=== THE PROBLEM ===
Put every line of the data below into a JSON list of strings, one string per line, and leave out any blank lines.

=== LISTED RECORDS ===
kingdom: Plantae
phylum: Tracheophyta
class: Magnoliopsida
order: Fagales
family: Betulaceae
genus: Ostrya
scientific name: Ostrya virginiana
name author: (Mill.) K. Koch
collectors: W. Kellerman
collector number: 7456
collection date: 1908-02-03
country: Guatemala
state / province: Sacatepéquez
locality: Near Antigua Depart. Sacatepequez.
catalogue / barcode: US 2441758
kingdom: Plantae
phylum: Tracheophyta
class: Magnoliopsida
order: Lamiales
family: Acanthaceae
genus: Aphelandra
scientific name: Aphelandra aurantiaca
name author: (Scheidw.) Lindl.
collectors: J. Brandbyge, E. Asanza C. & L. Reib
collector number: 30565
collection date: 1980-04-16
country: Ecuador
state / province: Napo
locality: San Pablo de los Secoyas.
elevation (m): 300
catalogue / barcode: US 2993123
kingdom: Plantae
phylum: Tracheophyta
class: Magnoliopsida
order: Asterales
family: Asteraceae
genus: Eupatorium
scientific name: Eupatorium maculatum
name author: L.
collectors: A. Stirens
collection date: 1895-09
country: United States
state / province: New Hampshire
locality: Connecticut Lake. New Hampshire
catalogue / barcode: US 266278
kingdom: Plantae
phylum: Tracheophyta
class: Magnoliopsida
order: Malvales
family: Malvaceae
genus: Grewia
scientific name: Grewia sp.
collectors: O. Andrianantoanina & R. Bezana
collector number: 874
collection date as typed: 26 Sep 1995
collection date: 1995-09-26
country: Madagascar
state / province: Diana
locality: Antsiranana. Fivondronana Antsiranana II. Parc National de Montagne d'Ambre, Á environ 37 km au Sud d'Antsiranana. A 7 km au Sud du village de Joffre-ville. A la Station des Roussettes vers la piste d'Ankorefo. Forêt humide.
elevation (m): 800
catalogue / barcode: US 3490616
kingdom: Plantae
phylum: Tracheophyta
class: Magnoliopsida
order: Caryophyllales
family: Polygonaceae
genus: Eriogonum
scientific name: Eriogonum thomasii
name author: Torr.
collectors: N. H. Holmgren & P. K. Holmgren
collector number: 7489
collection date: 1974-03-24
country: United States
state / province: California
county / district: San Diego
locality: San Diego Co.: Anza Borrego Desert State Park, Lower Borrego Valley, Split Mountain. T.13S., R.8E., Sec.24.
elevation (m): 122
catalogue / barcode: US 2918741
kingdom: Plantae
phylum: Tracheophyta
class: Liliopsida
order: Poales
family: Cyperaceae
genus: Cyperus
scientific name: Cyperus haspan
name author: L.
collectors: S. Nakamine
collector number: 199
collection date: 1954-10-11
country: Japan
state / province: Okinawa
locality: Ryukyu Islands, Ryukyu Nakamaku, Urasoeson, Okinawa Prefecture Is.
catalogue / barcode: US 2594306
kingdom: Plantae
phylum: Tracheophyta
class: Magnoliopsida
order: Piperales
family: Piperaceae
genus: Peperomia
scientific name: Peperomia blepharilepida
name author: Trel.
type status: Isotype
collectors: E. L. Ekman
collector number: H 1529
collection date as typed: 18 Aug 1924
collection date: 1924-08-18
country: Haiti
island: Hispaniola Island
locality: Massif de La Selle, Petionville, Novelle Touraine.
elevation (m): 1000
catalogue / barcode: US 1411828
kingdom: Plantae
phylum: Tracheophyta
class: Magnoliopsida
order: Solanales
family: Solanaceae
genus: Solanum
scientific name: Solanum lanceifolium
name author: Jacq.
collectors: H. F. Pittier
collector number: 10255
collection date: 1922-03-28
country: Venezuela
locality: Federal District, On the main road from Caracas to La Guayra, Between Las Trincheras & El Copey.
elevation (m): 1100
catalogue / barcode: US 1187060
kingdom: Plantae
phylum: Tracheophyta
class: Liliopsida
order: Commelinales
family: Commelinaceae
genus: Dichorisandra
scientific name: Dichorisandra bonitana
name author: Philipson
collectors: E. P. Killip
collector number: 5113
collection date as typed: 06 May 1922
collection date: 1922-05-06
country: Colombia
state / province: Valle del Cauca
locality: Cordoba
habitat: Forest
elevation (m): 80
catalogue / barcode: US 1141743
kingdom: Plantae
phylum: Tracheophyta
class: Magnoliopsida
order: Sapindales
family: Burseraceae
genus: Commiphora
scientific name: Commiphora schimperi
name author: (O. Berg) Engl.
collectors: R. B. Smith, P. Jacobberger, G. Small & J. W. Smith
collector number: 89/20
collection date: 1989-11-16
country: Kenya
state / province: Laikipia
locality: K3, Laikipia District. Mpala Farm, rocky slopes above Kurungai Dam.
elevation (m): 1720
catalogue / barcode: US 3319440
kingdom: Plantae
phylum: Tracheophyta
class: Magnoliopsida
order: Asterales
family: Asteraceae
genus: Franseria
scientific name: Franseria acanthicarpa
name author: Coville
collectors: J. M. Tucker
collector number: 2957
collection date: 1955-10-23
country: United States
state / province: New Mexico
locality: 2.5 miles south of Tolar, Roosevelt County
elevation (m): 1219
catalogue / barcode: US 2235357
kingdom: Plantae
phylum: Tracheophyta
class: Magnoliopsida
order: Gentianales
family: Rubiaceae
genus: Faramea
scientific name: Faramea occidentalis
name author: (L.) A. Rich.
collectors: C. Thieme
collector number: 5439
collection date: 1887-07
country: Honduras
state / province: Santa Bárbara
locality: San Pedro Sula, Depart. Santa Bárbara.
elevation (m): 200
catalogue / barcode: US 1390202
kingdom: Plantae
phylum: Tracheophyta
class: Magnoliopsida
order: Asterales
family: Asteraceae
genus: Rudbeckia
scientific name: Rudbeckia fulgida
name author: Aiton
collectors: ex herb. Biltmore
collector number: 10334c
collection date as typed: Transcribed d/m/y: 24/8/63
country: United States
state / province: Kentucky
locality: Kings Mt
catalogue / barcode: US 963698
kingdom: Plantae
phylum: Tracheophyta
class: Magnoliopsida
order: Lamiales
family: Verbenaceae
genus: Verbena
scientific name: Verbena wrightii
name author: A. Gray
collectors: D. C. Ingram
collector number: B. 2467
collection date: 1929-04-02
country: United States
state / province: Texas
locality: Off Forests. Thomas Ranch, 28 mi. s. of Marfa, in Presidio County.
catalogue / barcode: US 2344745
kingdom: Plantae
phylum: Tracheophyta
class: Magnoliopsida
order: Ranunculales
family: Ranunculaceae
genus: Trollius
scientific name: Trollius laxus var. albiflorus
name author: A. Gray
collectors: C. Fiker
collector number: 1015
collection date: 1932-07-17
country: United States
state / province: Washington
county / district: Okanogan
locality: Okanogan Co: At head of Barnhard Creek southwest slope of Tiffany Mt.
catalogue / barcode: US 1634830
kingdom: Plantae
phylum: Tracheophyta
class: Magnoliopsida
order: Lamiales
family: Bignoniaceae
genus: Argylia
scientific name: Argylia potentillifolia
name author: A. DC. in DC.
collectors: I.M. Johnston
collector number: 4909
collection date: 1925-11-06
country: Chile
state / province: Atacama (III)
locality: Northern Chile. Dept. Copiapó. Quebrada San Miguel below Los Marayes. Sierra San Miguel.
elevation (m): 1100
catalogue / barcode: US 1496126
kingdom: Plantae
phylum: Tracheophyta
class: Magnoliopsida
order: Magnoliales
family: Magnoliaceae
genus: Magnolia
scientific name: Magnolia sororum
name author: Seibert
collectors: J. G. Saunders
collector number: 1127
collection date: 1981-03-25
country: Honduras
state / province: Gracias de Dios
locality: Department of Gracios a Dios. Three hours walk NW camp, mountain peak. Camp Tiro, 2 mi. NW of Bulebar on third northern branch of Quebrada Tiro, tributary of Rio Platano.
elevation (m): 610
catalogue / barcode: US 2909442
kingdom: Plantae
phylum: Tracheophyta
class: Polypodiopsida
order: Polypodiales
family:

=== RESPONSE TO THIS TASK ===
[
  "kingdom: Plantae",
  "phylum: Tracheophyta",
  "class: Magnoliopsida",
  "order: Fagales",
  "family: Betulaceae",
  "genus: Ostrya",
  "scientific name: Ostrya virginiana",
  "name author: (Mill.) K. Koch",
  "collectors: W. Kellerman",
  "collector number: 7456",
  "collection date: 1908-02-03",
  "country: Guatemala",
  "state / province: Sacatepéquez",
  "locality: Near Antigua Depart. Sacatepequez.",
  "catalogue / barcode: US 2441758",
  "kingdom: Plantae",
  "phylum: Tracheophyta",
  "class: Magnoliopsida",
  "order: Lamiales",
  "family: Acanthaceae",
  "genus: Aphelandra",
  "scientific name: Aphelandra aurantiaca",
  "name author: (Scheidw.) Lindl.",
  "collectors: J. Brandbyge, E. Asanza C. & L. Reib",
  "collector number: 30565",
  "collection date: 1980-04-16",
  "country: Ecuador",
  "state / province: Napo",
  "locality: San Pablo de los Secoyas.",
  "elevation (m): 300",
  "catalogue / barcode: US 2993123",
  "kingdom: Plantae",
  "phylum: Tracheophyta",
  "class: Magnoliopsida",
  "order: Asterales",
  "family: Asteraceae",
  "genus: Eupatorium",
  "scientific name: Eupatorium maculatum",
  "name author: L.",
  "collectors: A. Stirens",
  "collection date: 1895-09",
  "country: United States",
  "state / province: New Hampshire",
  "locality: Connecticut Lake. New Hampshire",
  "catalogue / barcode: US 266278",
  "kingdom: Plantae",
  "phylum: Tracheophyta",
  "class: Magnoliopsida",
  "order: Malvales",
  "family: Malvaceae",
  "genus: Grewia",
  "scientific name: Grewia sp.",
  "collectors: O. Andrianantoanina & R. Bezana",
  "collector number: 874",
  "collection date as typed: 26 Sep 1995",
  "collection date: 1995-09-26",
  "country: Madagascar",
  "state / province: Diana",
  "locality: Antsiranana. Fivondronana Antsiranana II. Parc National de Montagne d'Ambre, Á environ 37 km au Sud d'Antsiranana. A 7 km au Sud du village de Joffre-ville. A la Station des Roussettes vers la piste d'Ankorefo. Forêt humide.",
  "elevation (m): 800",
  "catalogue / barcode: US 3490616",
  "kingdom: Plantae",
  "phylum: Tracheophyta",
  "class: Magnoliopsida",
  "order: Caryophyllales",
  "family: Polygonaceae",
  "genus: Eriogonum",
  "scientific name: Eriogonum thomasii",
  "name author: Torr.",
  "collectors: N. H. Holmgren & P. K. Holmgren",
  "collector number: 7489",
  "collection date: 1974-03-24",
  "country: United States",
  "state / province: California",
  "county / district: San Diego",
  "locality: San Diego Co.: Anza Borrego Desert State Park, Lower Borrego Valley, Split Mountain. T.13S., R.8E., Sec.24.",
  "elevation (m): 122",
  "catalogue / barcode: US 2918741",
  "kingdom: Plantae",
  "phylum: Tracheophyta",
  "class: Liliopsida",
  "order: Poales",
  "family: Cyperaceae",
  "genus: Cyperus",
  "scientific name: Cyperus haspan",
  "name author: L.",
  "collectors: S. Nakamine",
  "collector number: 199",
  "collection date: 1954-10-11",
  "country: Japan",
  "state / province: Okinawa",
  "locality: Ryukyu Islands, Ryukyu Nakamaku, Urasoeson, Okinawa Prefecture Is.",
  "catalogue / barcode: US 2594306",
  "kingdom: Plantae",
  "phylum: Tracheophyta",
  "class: Magnoliopsida",
  "order: Piperales",
  "family: Piperaceae",
  "genus: Peperomia",
  "scientific name: Peperomia blepharilepida",
  "name author: Trel.",
  "type status: Isotype",
  "collectors: E. L. Ekman",
  "collector number: H 1529",
  "collection date as typed: 18 Aug 1924",
  "collection date: 1924-08-18",
  "country: Haiti",
  "island: Hispaniola Island",
  "locality: Massif de La Selle, Petionville, Novelle Touraine.",
  "elevation (m): 1000",
  "catalogue / barcode: US 1411828",
  "kingdom: Plantae",
  "phylum: Tracheophyta",
  "class: Magnoliopsida",
  "order: Solanales",
  "family: Solanaceae",
  "genus: Solanum",
  "scientific name: Solanum lanceifolium",
  "name author: Jacq.",
  "collectors: H. F. Pittier",
  "collector number: 10255",
  "collection date: 1922-03-28",
  "country: Venezuela",
  "locality: Federal District, On the main road from Caracas to La Guayra, Between Las Trincheras & El Copey.",
  "elevation (m): 1100",
  "catalogue / barcode: US 1187060",
  "kingdom: Plantae",
  "phylum: Tracheophyta",
  "class: Liliopsida",
  "order: Commelinales",
  "family: Commelinaceae",
  "genus: Dichorisandra",
  "scientific name: Dichorisandra bonitana",
  "name author: Philipson",
  "collectors: E. P. Killip",
  "collector number: 5113",
  "collection date as typed: 06 May 1922",
  "collection date: 1922-05-06",
  "country: Colombia",
  "state / province: Valle del Cauca",
  "locality: Cordoba",
  "habitat: Forest",
  "elevation (m): 80",
  "catalogue / barcode: US 1141743",
  "kingdom: Plantae",
  "phylum: Tracheophyta",
  "class: Magnoliopsida",
  "order: Sapindales",
  "family: Burseraceae",
  "genus: Commiphora",
  "scientific name: Commiphora schimperi",
  "name author: (O. Berg) Engl.",
  "collectors: R. B. Smith, P. Jacobberger, G. Small & J. W. Smith",
  "collector number: 89/20",
  "collection date: 1989-11-16",
  "country: Kenya",
  "state / province: Laikipia",
  "locality: K3, Laikipia District. Mpala Farm, rocky slopes above Kurungai Dam.",
  "elevation (m): 1720",
  "catalogue / barcode: US 3319440",
  "kingdom: Plantae",
  "phylum: Tracheophyta",
  "class: Magnoliopsida",
  "order: Asterales",
  "family: Asteraceae",
  "genus: Franseria",
  "scientific name: Franseria acanthicarpa",
  "name author: Coville",
  "collectors: J. M. Tucker",
  "collector number: 2957",
  "collection date: 1955-10-23",
  "country: United States",
  "state / province: New Mexico",
  "locality: 2.5 miles south of Tolar, Roosevelt County",
  "elevation (m): 1219",
  "catalogue / barcode: US 2235357",
  "kingdom: Plantae",
  "phylum: Tracheophyta",
  "class: Magnoliopsida",
  "order: Gentianales",
  "family: Rubiaceae",
  "genus: Faramea",
  "scientific name: Faramea occidentalis",
  "name author: (L.) A. Rich.",
  "collectors: C. Thieme",
  "collector number: 5439",
  "collection date: 1887-07",
  "country: Honduras",
  "state / province: Santa Bárbara",
  "locality: San Pedro Sula, Depart. Santa Bárbara.",
  "elevation (m): 200",
  "catalogue / barcode: US 1390202",
  "kingdom: Plantae",
  "phylum: Tracheophyta",
  "class: Magnoliopsida",
  "order: Asterales",
  "family: Asteraceae",
  "genus: Rudbeckia",
  "scientific name: Rudbeckia fulgida",
  "name author: Aiton",
  "collectors: ex herb. Biltmore",
  "collector number: 10334c",
  "collection date as typed: Transcribed d/m/y: 24/8/63",
  "country: United States",
  "state / province: Kentucky",
  "locality: Kings Mt",
  "catalogue / barcode: US 963698",
  "kingdom: Plantae",
  "phylum: Tracheophyta",
  "class: Magnoliopsida",
  "order: Lamiales",
  "family: Verbenaceae",
  "genus: Verbena",
  "scientific name: Verbena wrightii",
  "name author: A. Gray",
  "collectors: D. C. Ingram",
  "collector number: B. 2467",
  "collection date: 1929-04-02",
  "country: United States",
  "state / province: Texas",
  "locality: Off Forests. Thomas Ranch, 28 mi. s. of Marfa, in Presidio County.",
  "catalogue / barcode: US 2344745",
  "kingdom: Plantae",
  "phylum: Tracheophyta",
  "class: Magnoliopsida",
  "order: Ranunculales",
  "family: Ranunculaceae",
  "genus: Trollius",
  "scientific name: Trollius laxus var. albiflorus",
  "name author: A. Gray",
  "collectors: C. Fiker",
  "collector number: 1015",
  "collection date: 1932-07-17",
  "country: United States",
  "state / province: Washington",
  "county / district: Okanogan",
  "locality: Okanogan Co: At head of Barnhard Creek southwest slope of Tiffany Mt.",
  "catalogue / barcode: US 1634830",
  "kingdom: Plantae",
  "phylum: Tracheophyta",
  "class: Magnoliopsida",
  "order: Lamiales",
  "family: Bignoniaceae",
  "genus: Argylia",
  "scientific name: Argylia potentillifolia",
  "name author: A. DC. in DC.",
  "collectors: I.M. Johnston",
  "collector number: 4909",
  "collection date: 1925-11-06",
  "country: Chile",
  "state / province: Atacama (III)",
  "locality: Northern Chile. Dept. Copiapó. Quebrada San Miguel below Los Marayes. Sierra San Miguel.",
  "elevation (m): 1100",
  "catalogue / barcode: US 1496126",
  "kingdom: Plantae",
  "phylum: Tracheophyta",
  "class: Magnoliopsida",
  "order: Magnoliales",
  "family: Magnoliaceae",
  "genus: Magnolia",
  "scientific name: Magnolia sororum",
  "name author: Seibert",
  "collectors: J. G. Saunders",
  "collector number: 1127",
  "collection date: 1981-03-25",
  "country: Honduras",
  "state / province: Gracias de Dios",
  "locality: Department of Gracios a Dios. Three hours walk NW camp, mountain peak. Camp Tiro, 2 mi. NW of Bulebar on third northern branch of Quebrada Tiro, tributary of Rio Platano.",
  "elevation (m): 610",
  "catalogue / barcode: US 2909442",
  "kingdom: Plantae",
  "phylum: Tracheophyta",
  "class: Polypodiopsida",
  "order: Polypodiales",
  "family:"
]